### EXERCISE DIRECTIONS
Print only the lines below from the one with "in the regulation" to the one with "term dental health.", both included, exactly as they stand. Leave pictures out.

BEGIN SOURCE RECORDS

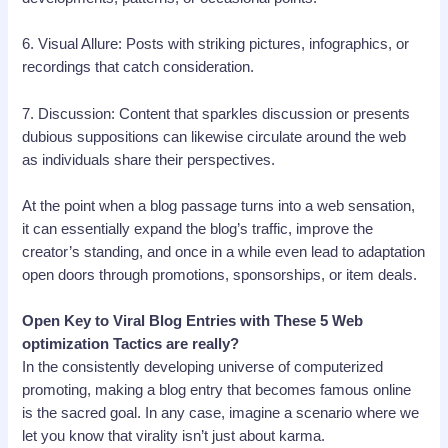
6. Visual Allure: Posts with striking pictures, infographics, or
recordings that catch consideration.
7. Discussion: Content that sparkles discussion or presents
dubious suppositions can likewise circulate around the web
as individuals share their perspectives.
At the point when a blog passage turns into a web sensation,
it can essentially expand the blog’s traffic, improve the
creator’s standing, and once in a while even lead to adaptation
open doors through promotions, sponsorships, or item deals.
Open Key to Viral Blog Entries with These 5 Web
optimization Tactics are really?
In the consistently developing universe of computerized
promoting, making a blog entry that becomes famous online
is the sacred goal. In any case, imagine a scenario where we
let you know that virality isn’t just about karma.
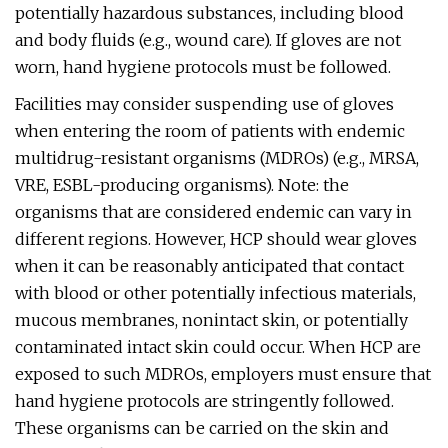
potentially hazardous substances, including blood
and body fluids (e.g., wound care). If gloves are not
worn, hand hygiene protocols must be followed.
Facilities may consider suspending use of gloves
when entering the room of patients with endemic
multidrug-resistant organisms (MDROs) (e.g., MRSA,
VRE, ESBL-producing organisms). Note: the
organisms that are considered endemic can vary in
different regions. However, HCP should wear gloves
when it can be reasonably anticipated that contact
with blood or other potentially infectious materials,
mucous membranes, nonintact skin, or potentially
contaminated intact skin could occur. When HCP are
exposed to such MDROs, employers must ensure that
hand hygiene protocols are stringently followed.
These organisms can be carried on the skin and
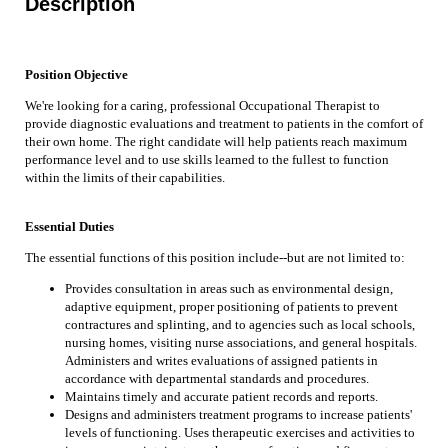
Description
Position Objective
We're looking for a caring, professional Occupational Therapist to
provide diagnostic evaluations and treatment to patients in the comfort of
their own home. The right candidate will help patients reach maximum
performance level and to use skills learned to the fullest to function
within the limits of their capabilities.
Essential Duties
The essential functions of this position include--but are not limited to:
Provides consultation in areas such as environmental design,
adaptive equipment, proper positioning of patients to prevent
contractures and splinting, and to agencies such as local schools,
nursing homes, visiting nurse associations, and general hospitals.
Administers and writes evaluations of assigned patients in
accordance with departmental standards and procedures.
Maintains timely and accurate patient records and reports.
Designs and administers treatment programs to increase patients'
levels of functioning. Uses therapeutic exercises and activities to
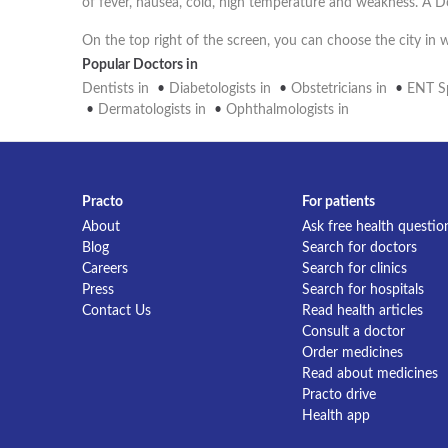
of fever, nausea, cold, high temperature and weakness. A D
On the top right of the screen, you can choose the city in
Popular Doctors in
Dentists in
•
Diabetologists in
•
Obstetricians in
•
ENT Sp
•
Dermatologists in
•
Ophthalmologists in
Practo
For patients
About
Ask free health questio
Blog
Search for doctors
Careers
Search for clinics
Press
Search for hospitals
Contact Us
Read health articles
Consult a doctor
Order medicines
Read about medicines
Practo drive
Health app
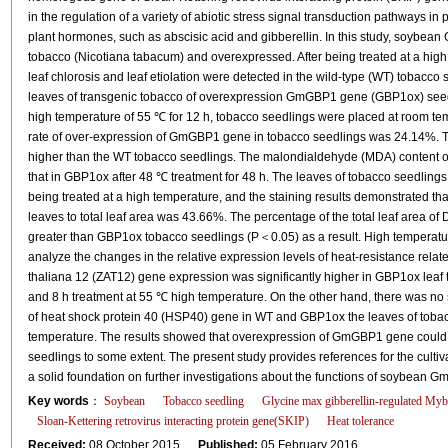
in the regulation of a variety of abiotic stress signal transduction pathways in p
plant hormones, such as abscisic acid and gibberellin. In this study, soybe
tobacco (Nicotiana tabacum) and overexpressed. After being treated at a high 
leaf chlorosis and leaf etiolation were detected in the wild-type (WT) tobacco
leaves of transgenic tobacco of overexpression GmGBP1 gene (GBP1ox) seedlin
high temperature of 55 ℃ for 12 h, tobacco seedlings were placed at room temp
rate of over-expression of GmGBP1 gene in tobacco seedlings was 24.14%. T
higher than the WT tobacco seedlings. The malondialdehyde (MDA) content of
that in GBP1ox after 48 ℃ treatment for 48 h. The leaves of tobacco seedling
being treated at a high temperature, and the staining results demonstrated tha
leaves to total leaf area was 43.66%. The percentage of the total leaf area of
greater than GBP1ox tobacco seedlings (P＜0.05) as a result. High temperatu
analyze the changes in the relative expression levels of heat-resistance relat
thaliana 12 (ZAT12) gene expression was significantly higher in GBP1ox leaf t
and 8 h treatment at 55 ℃ high temperature. On the other hand, there was no si
of heat shock protein 40 (HSP40) gene in WT and GBP1ox the leaves of tobacc
temperature. The results showed that overexpression of GmGBP1 gene could i
seedlings to some extent. The present study provides references for the cultiv
a solid foundation on further investigations about the functions of soybean
Key words
：
Soybean
Tobacco seedling
Glycine max gibberellin-regulated Myb
Sloan-Kettering retrovirus interacting protein gene(SKIP)
Heat tolerance
Received:
08 October 2015
Published:
05 February 2016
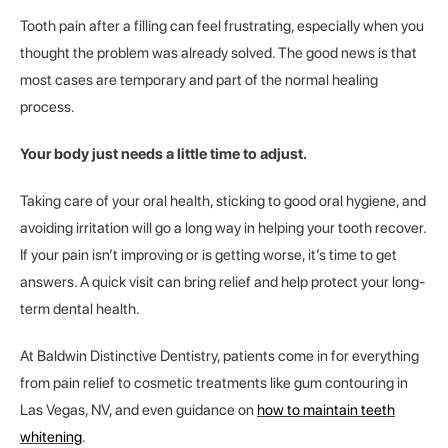
Tooth pain after a filling can feel frustrating, especially when you
thought the problem was already solved. The good news is that
most cases are temporary and part of the normal healing
process.
Your body just needs a little time to adjust.
Taking care of your oral health, sticking to good oral hygiene, and
avoiding irritation will go a long way in helping your tooth recover.
If your pain isn’t improving or is getting worse, it’s time to get
answers. A quick visit can bring relief and help protect your long-
term dental health.
At Baldwin Distinctive Dentistry, patients come in for everything
from pain relief to cosmetic treatments like gum contouring in
Las Vegas, NV, and even guidance on
how to maintain teeth
whitening
.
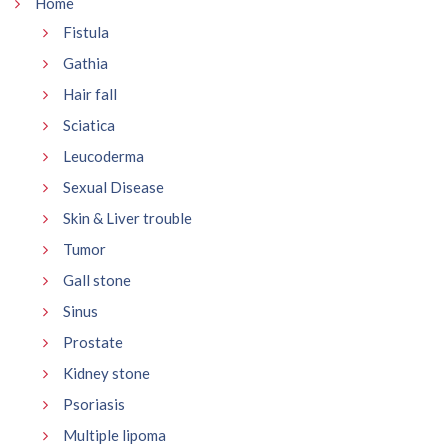
Home
Fistula
Gathia
Hair fall
Sciatica
Leucoderma
Sexual Disease
Skin & Liver trouble
Tumor
Gall stone
Sinus
Prostate
Kidney stone
Psoriasis
Multiple lipoma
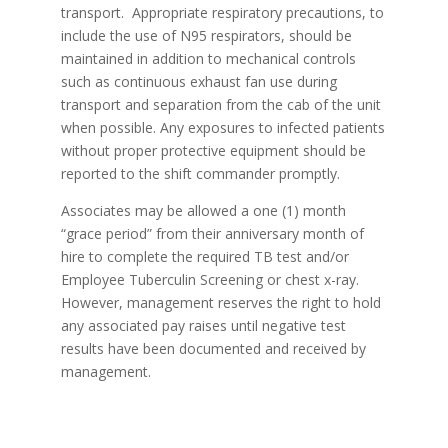
transport. Appropriate respiratory precautions, to
include the use of N95 respirators, should be
maintained in addition to mechanical controls
such as continuous exhaust fan use during
transport and separation from the cab of the unit
when possible. Any exposures to infected patients
without proper protective equipment should be
reported to the shift commander promptly.
Associates may be allowed a one (1) month
“grace period” from their anniversary month of
hire to complete the required TB test and/or
Employee Tuberculin Screening or chest x-ray.
However, management reserves the right to hold
any associated pay raises until negative test
results have been documented and received by
management.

END SOURCE RECORDS

### WRITTEN ANSWER
in the regulation of a variety of abiotic stress signal transduction pathways in p
plant hormones, such as abscisic acid and gibberellin. In this study, soybe
tobacco (Nicotiana tabacum) and overexpressed. After being treated at a high 
leaf chlorosis and leaf etiolation were detected in the wild-type (WT) tobacco
leaves of transgenic tobacco of overexpression GmGBP1 gene (GBP1ox) seedlin
high temperature of 55 ℃ for 12 h, tobacco seedlings were placed at room temp
rate of over-expression of GmGBP1 gene in tobacco seedlings was 24.14%. T
higher than the WT tobacco seedlings. The malondialdehyde (MDA) content of
that in GBP1ox after 48 ℃ treatment for 48 h. The leaves of tobacco seedling
being treated at a high temperature, and the staining results demonstrated tha
leaves to total leaf area was 43.66%. The percentage of the total leaf area of
greater than GBP1ox tobacco seedlings (P＜0.05) as a result. High temperatu
analyze the changes in the relative expression levels of heat-resistance relat
thaliana 12 (ZAT12) gene expression was significantly higher in GBP1ox leaf t
and 8 h treatment at 55 ℃ high temperature. On the other hand, there was no si
of heat shock protein 40 (HSP40) gene in WT and GBP1ox the leaves of tobacc
temperature. The results showed that overexpression of GmGBP1 gene could i
seedlings to some extent. The present study provides references for the cultiv
a solid foundation on further investigations about the functions of soybean
Key words
：
Soybean
Tobacco seedling
Glycine max gibberellin-regulated Myb
Sloan-Kettering retrovirus interacting protein gene(SKIP)
Heat tolerance
Received:
08 October 2015
Published:
05 February 2016
Tooth pain after a filling can feel frustrating, especially when you
thought the problem was already solved. The good news is that
most cases are temporary and part of the normal healing
process.
Your body just needs a little time to adjust.
Taking care of your oral health, sticking to good oral hygiene, and
avoiding irritation will go a long way in helping your tooth recover.
If your pain isn’t improving or is getting worse, it’s time to get
answers. A quick visit can bring relief and help protect your long-
term dental health.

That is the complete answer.